When point clouds are available, as shown in the results section, and that is probably the most common situation in the context of this work, the geometric transformations are not all independent and the simple replacement of the SPW matrix by the MPW may not result in error reduction. However, the MPW results in individual points can be used to filter out points that exhibit errors that degrade the calculation of the SPW (and the MPW all along). The outlier removal by Chauvenet criterion produces interesting results, but the further elimination of points with the application of the MPW refined the point clouds, allowing a new geometric transformation with even less error.
It was also verified that the uncertainty on the calculated calibration matrix is better for a larger number of transformation paths, and preferably using the shortest paths. Indeed, shorter transformations paths propagate less uncertainty and more transformation paths reduce the final uncertainty. In the cases presented using four sensors, five transformation paths exist, one with length 1 (the direct path, the one used for the SPW), two with length 2, and two with length 3. In the context of the approach described in
Section 4, using all five transformation paths achieves better results than using only three of them. This effect would be stronger in set-ups with more sensors and more transformation paths. This opens a door for future developments by analyzing the several transformations paths available and pick only some of them that fit some criteria to be investigated.

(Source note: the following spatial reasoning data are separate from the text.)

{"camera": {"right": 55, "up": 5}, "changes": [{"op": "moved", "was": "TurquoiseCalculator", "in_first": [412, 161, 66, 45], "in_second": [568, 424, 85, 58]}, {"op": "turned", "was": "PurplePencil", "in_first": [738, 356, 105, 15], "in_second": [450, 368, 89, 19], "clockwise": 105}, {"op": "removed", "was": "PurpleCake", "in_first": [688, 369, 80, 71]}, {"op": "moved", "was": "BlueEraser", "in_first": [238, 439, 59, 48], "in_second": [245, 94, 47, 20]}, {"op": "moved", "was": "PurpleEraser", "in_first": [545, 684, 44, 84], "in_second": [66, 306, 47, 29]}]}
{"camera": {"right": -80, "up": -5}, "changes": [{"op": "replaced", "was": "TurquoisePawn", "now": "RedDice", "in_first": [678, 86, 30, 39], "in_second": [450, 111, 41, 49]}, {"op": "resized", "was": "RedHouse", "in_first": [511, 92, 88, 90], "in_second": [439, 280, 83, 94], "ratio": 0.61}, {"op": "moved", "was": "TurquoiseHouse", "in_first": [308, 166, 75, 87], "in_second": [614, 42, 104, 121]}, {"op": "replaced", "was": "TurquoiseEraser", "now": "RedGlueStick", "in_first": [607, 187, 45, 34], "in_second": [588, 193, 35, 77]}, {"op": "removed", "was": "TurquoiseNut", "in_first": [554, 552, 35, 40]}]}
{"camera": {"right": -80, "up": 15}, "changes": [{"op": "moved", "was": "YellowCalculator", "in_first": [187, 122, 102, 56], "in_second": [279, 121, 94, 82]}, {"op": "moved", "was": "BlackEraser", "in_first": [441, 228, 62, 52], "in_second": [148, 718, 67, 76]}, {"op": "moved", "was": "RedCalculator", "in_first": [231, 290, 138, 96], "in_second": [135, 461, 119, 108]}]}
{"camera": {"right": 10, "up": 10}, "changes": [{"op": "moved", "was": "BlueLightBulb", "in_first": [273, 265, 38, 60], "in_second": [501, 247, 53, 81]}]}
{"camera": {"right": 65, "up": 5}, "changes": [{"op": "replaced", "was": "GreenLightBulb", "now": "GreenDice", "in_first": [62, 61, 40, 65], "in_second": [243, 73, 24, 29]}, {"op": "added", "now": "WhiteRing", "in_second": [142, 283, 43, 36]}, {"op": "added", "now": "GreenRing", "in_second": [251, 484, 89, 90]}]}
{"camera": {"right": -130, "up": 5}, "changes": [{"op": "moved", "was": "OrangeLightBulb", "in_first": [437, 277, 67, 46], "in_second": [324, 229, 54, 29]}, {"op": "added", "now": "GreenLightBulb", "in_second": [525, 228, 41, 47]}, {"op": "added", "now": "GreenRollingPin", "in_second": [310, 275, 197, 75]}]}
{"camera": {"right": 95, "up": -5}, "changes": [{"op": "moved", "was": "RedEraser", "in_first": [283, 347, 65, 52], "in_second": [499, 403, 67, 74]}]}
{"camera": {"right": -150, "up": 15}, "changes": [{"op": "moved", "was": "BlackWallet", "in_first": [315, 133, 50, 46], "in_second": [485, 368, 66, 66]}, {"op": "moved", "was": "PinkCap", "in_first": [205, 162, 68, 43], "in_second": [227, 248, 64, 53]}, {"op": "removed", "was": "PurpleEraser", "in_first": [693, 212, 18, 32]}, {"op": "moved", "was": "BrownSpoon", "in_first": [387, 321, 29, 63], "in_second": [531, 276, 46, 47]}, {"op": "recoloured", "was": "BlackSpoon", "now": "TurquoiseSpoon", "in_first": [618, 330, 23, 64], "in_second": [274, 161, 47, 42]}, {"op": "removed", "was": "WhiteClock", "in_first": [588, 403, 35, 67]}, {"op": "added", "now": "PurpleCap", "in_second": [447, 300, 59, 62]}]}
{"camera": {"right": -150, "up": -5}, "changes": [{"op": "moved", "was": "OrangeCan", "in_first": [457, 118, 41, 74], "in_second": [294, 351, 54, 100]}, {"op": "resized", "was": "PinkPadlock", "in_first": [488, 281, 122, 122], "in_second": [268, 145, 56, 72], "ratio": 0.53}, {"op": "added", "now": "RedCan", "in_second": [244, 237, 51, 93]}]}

The paper focused mainly on the advantages of the multi pairwise approach in two different perspectives and contexts of the available data, but the overall technique using the ball can be developed further. Indeed, the technique presented does not yet solve all the challenges of multimodal extrinsic calibration. An opportunity remains to merge with optimization techniques discussed in the related work. Other future developments will continue with the purpose of overcoming limitations inherited from the earlier approach, and not yet tackled in the present work, like the ambiguity in the detection of the ball hemisphere which occurs in some LIDAR sensors. Solutions for those challenges will possibly count with 3D dynamic tracking of the ball put in motion using more elaborate motion patterns.